Data records
——————

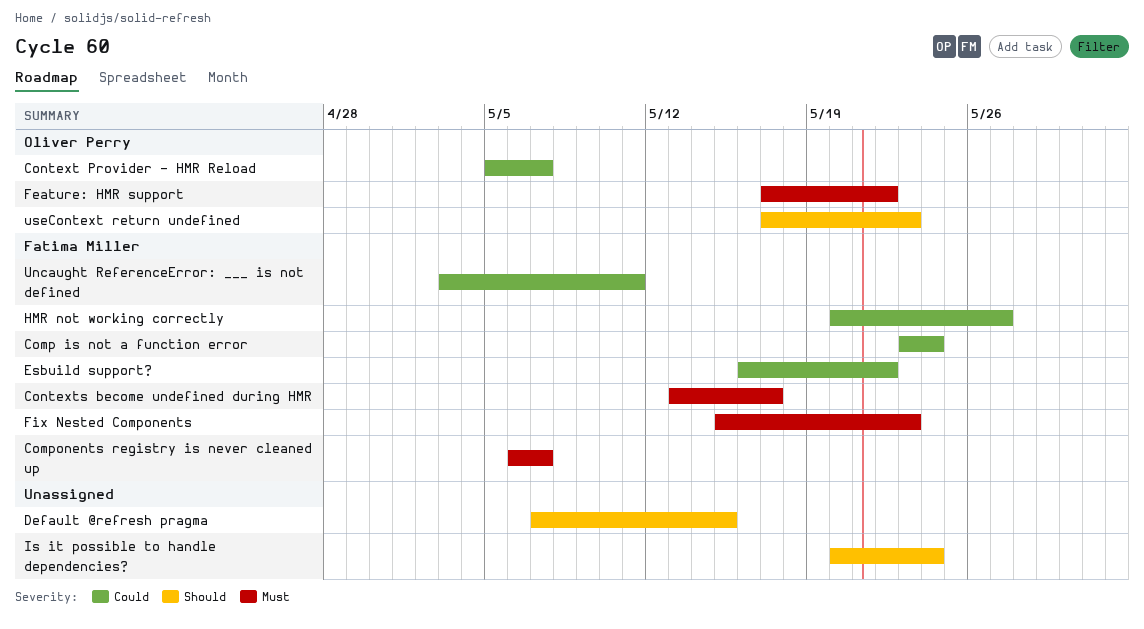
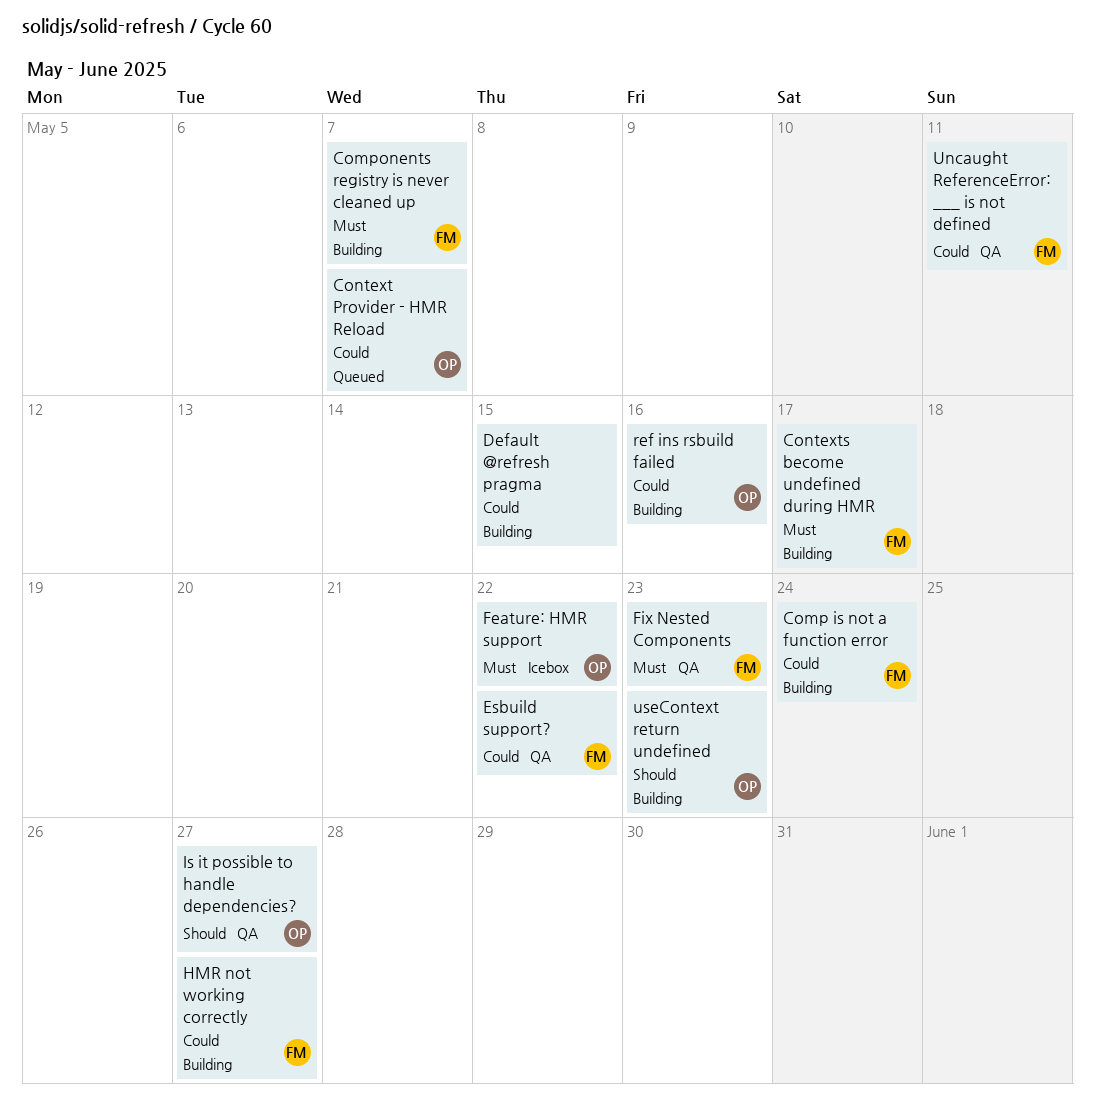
Default @refresh pragma, priority: Should -> Could
Is it possible to handle dependencies?, owner: none -> Oliver Perry
Is it possible to handle dependencies?, due: May 24 -> May 27
ref ins rsbuild failed: none -> present

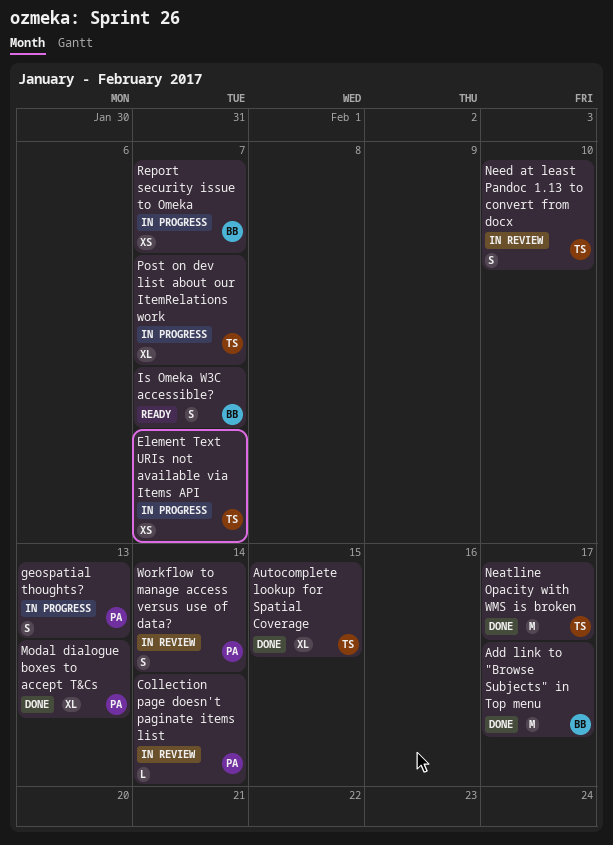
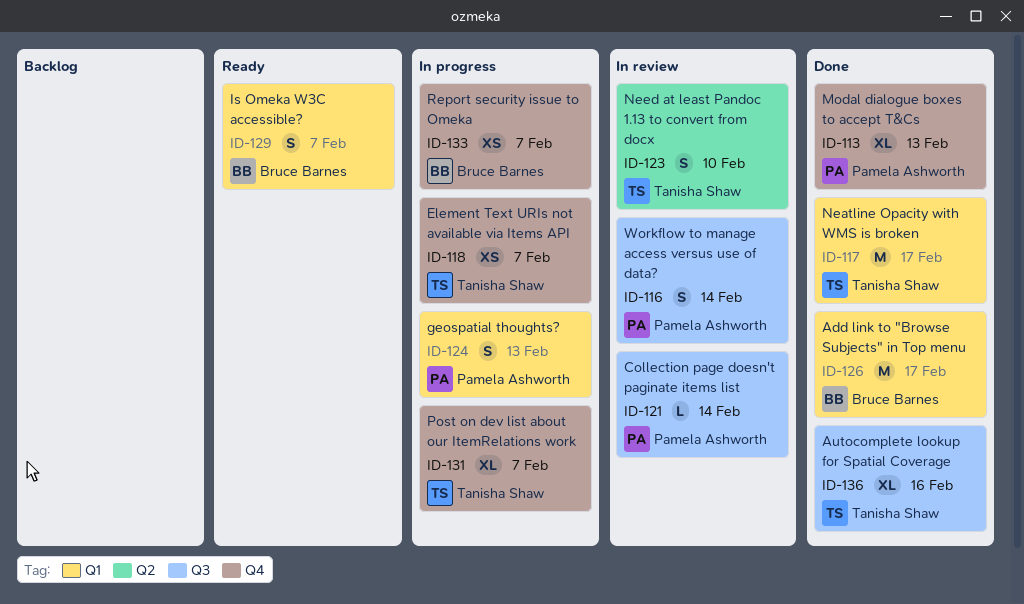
Autocomplete lookup for Spatial Coverage, due: Feb 15 -> Feb 16

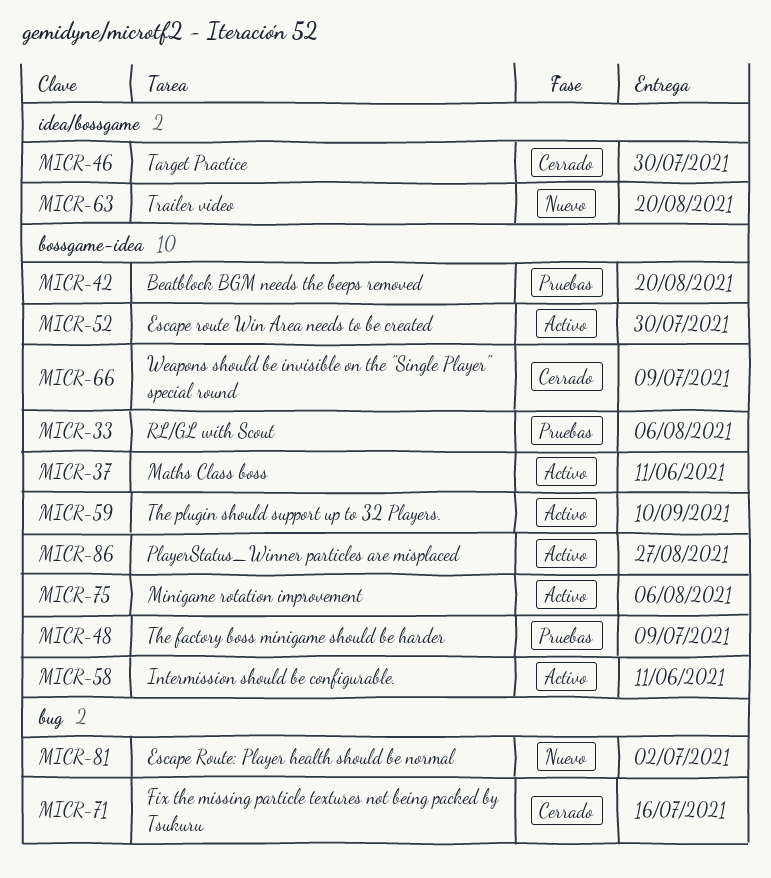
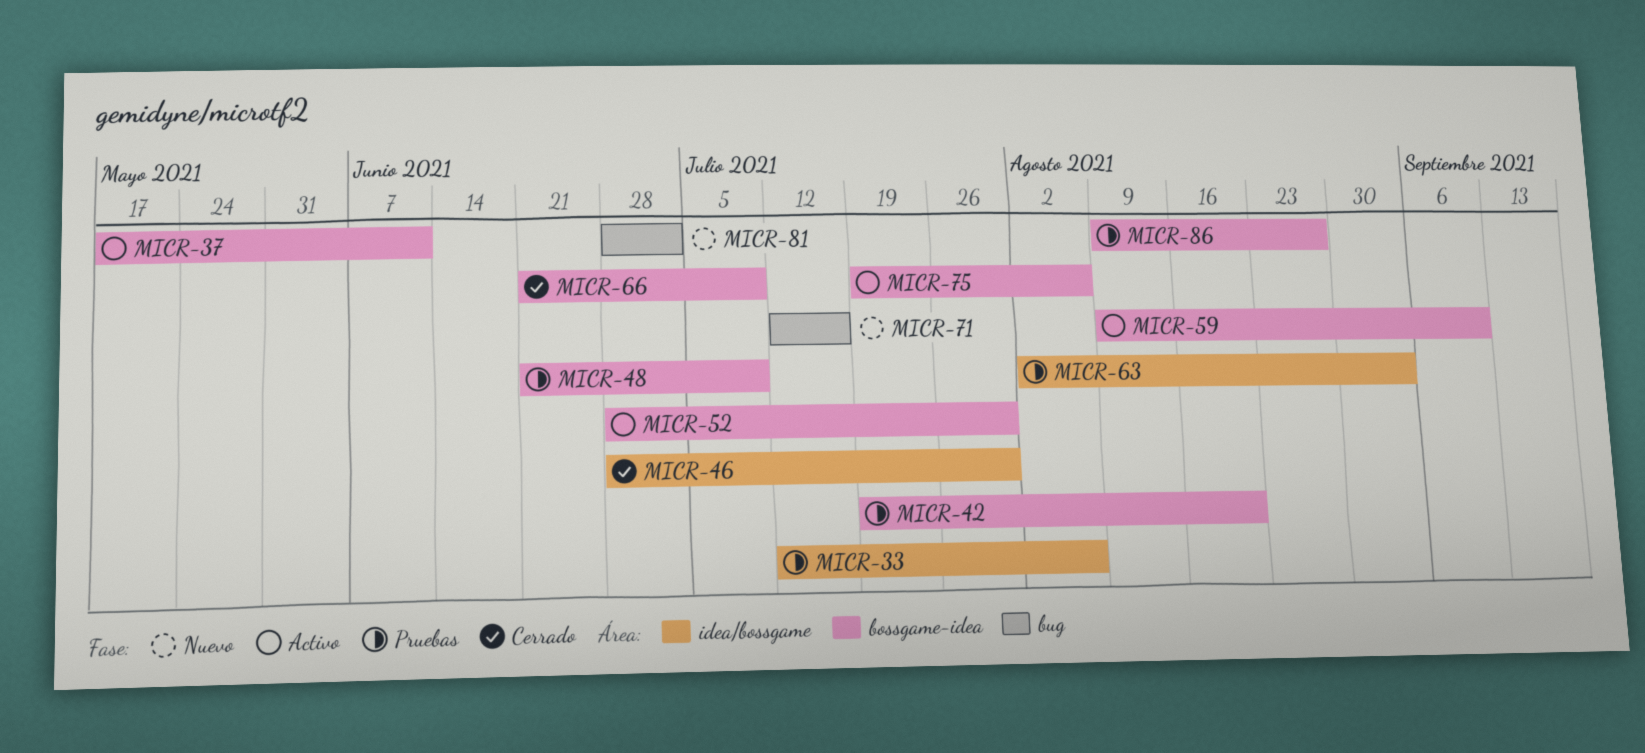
MICR-33, label: bossgame-idea -> idea/bossgame
MICR-58: present -> none
MICR-63, status: Nuevo -> Pruebas
MICR-63, due: Aug 20 -> Sep 3
MICR-71, status: Cerrado -> Nuevo
MICR-86, status: Activo -> Pruebas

——————

* **Task statement**: Exactly the lines from the one containing "MICR-58: present -> none" to the last line of the entries above must be duplicated, with both of those lines included and nothing more.

* **Response to this exercise**:
MICR-58: present -> none
MICR-63, status: Nuevo -> Pruebas
MICR-63, due: Aug 20 -> Sep 3
MICR-71, status: Cerrado -> Nuevo
MICR-86, status: Activo -> Pruebas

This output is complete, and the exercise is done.